XSINYC Tutorial::::Texture Blending

This is my peach! There are many like it, but this one is mine!

Sadly, however, my peach is somewhat flawed. The problem: you can't really unwrap most objects without edges, lines or uglies. One solution is texture blending. I like to use texture blending because it's fast, easy and effective.

(They do tend to clutter the render tree a bit, but you can always Render Map the end result and bake the tree into a single image.)

So! To begin, let's examine my scene. You can see below the way I've unwrapped my peach.

The ugly area is being created by the top and bottom rows of my unwrap. 10 polys across the top and bottom share vertices: they should connect in a more radial fashion, but they don't.

The first step: Create a second Texture Projection. The way you generate this projection is important, in order to avoid later confusion. You'll need to select the peach,

Get --> Property --> Texture Projection --> Create New Projection

This is important because you need to be able to name the projection, which you cannot do if the Projection is created in the Render Tree Image PPG. (Incidentally, it's always more efficient in the long run to create all of your texture projections this way.)

In this case, it's ok to ignore that it defaults to PlanarXY, as I'm going to do a local reassign.

Tag the problem polys (below) and then re-project them using the tex editor projection tools, until you get something like what I have below.
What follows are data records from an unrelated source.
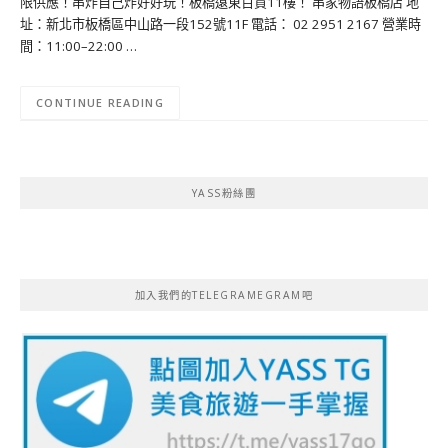
限供應！串炸自己炸好好玩！板橋遠東百貨11樓！ 串家物語板橋店 地
址：新北市板橋區中山路一段152號11F 電話： 02 2951 2167 營業時
間：11:00–22:00 …
CONTINUE READING
YASS粉絲團
加入我們的TELEGRAMEGRAM吧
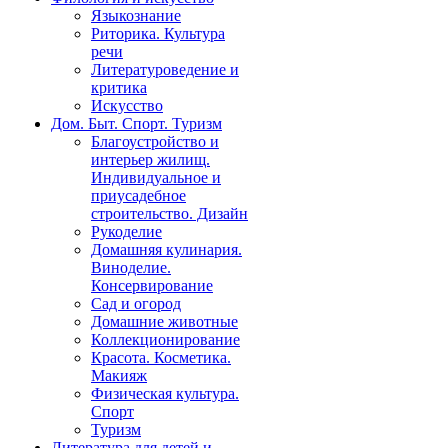
Языкознание
Риторика. Культура
речи
Литературоведение и
критика
Искусство
Дом. Быт. Спорт. Туризм
Благоустройство и
интерьер жилищ.
Индивидуальное и
приусадебное
строительство. Дизайн
Рукоделие
Домашняя кулинария.
Виноделие.
Консервирование
Сад и огород
Домашние животные
Коллекционирование
Красота. Косметика.
Макияж
Физическая культура.
Спорт
Туризм
Литература для детей и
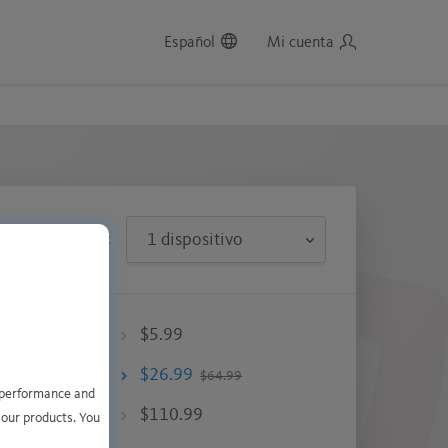
Español
Mi cuenta
DISPOSITIVOS:
$5.99
$26.99
$64.99
e performance and
$110.99
 our products. You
The problem exists on both sides of the peach, which is why there are two crescents in the editor. Next, position the Projections so that they cover, and will therefore project, the desired area of the Texture Map. Since peaches are somewhat asymmetrical, I made sure to choose very different areas of the texture.
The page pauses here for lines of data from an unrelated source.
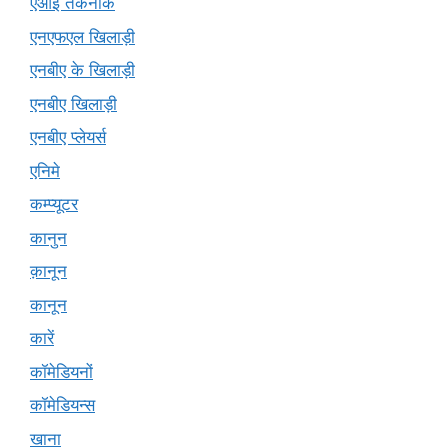
एआई तकनीक
एनएफएल खिलाड़ी
एनबीए के खिलाड़ी
एनबीए खिलाड़ी
एनबीए प्लेयर्स
एनिमे
कम्प्यूटर
कानुन
क़ानून
कानून
कारें
कॉमेडियनों
कॉमेडियन्स
खाना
Another important step, collapse all of the other polys into a single point. You can do that quickly by selecting the rest of the polys and pressing "CTRL + _" and then "CTRL + |"

Ok, so now I have two separate texture projections that I can cycle through using the UVs button in the Texture Editor. The next step is to Stamp the UV mesh. In the Texture Editor, select

Edit --> Stamp UV Mesh
or Shift + S

I usually stamp to a "blank.pic" with the dimensions of my primary texture. Load your stamp in Photoshop and paint a gradient in the UV areas:

The gradient will control the blend between my two different texture projections. Right now, if I swap between my different texture projections, and textures, it looks something like this:

Original Texture &
original Texture Projection
(Peach_Whole)
Original Texture &
second Texture Projection (Peach_Blend)
Gradient Texture &
second Texture Projection (Peach_Blend)

OK! Almost there! Now, all we have to do is hook it all up in the Render Tree!
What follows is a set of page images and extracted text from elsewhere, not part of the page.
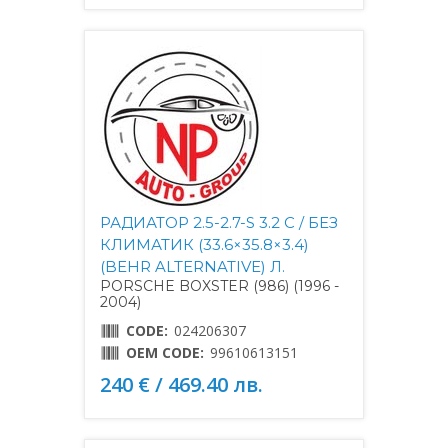
РАДИАТОР 2.5-2.7-S 3.2 С / БЕЗ
КЛИМАТИК (33.6×35.8×3.4)
(BEHR ALTERNATIVE) Л.
PORSCHE BOXSTER (986) (1996 -
2004)
CODE:
024206307
OEM CODE:
99610613151
240 € / 469.40 лв.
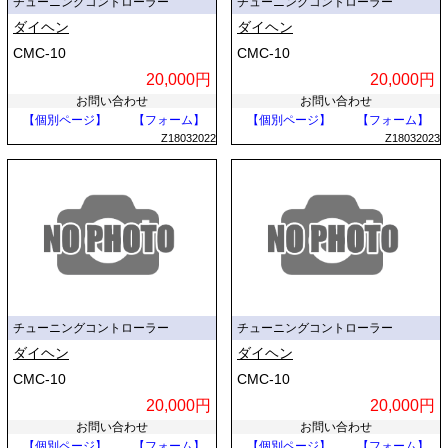
チューニングコントローラー
チューニングコントローラー
ダイヘン
ダイヘン
CMC-10
CMC-10
20,000円
20,000円
お問い合わせ
お問い合わせ
【個別ページ】
【フォーム】
【個別ページ】
【フォーム】
Z18032022
Z18032023
チューニングコントローラー
チューニングコントローラー
ダイヘン
ダイヘン
CMC-10
CMC-10
20,000円
20,000円
お問い合わせ
お問い合わせ
【個別ページ】
【フォーム】
【個別ページ】
【フォーム】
Breakdown: Peach Radial is my original texture. I'm piping that texture through two different texture projections (Peach_Bland and Peach_Whole) and into a mixer (literally, Mix mode). In that Mixer, I'm driving the interaction between the two projections through the gradient I created (Peach_Blend_Weight).

Now, if we draw a Render Region around the original problem area we can see that's it's fixed.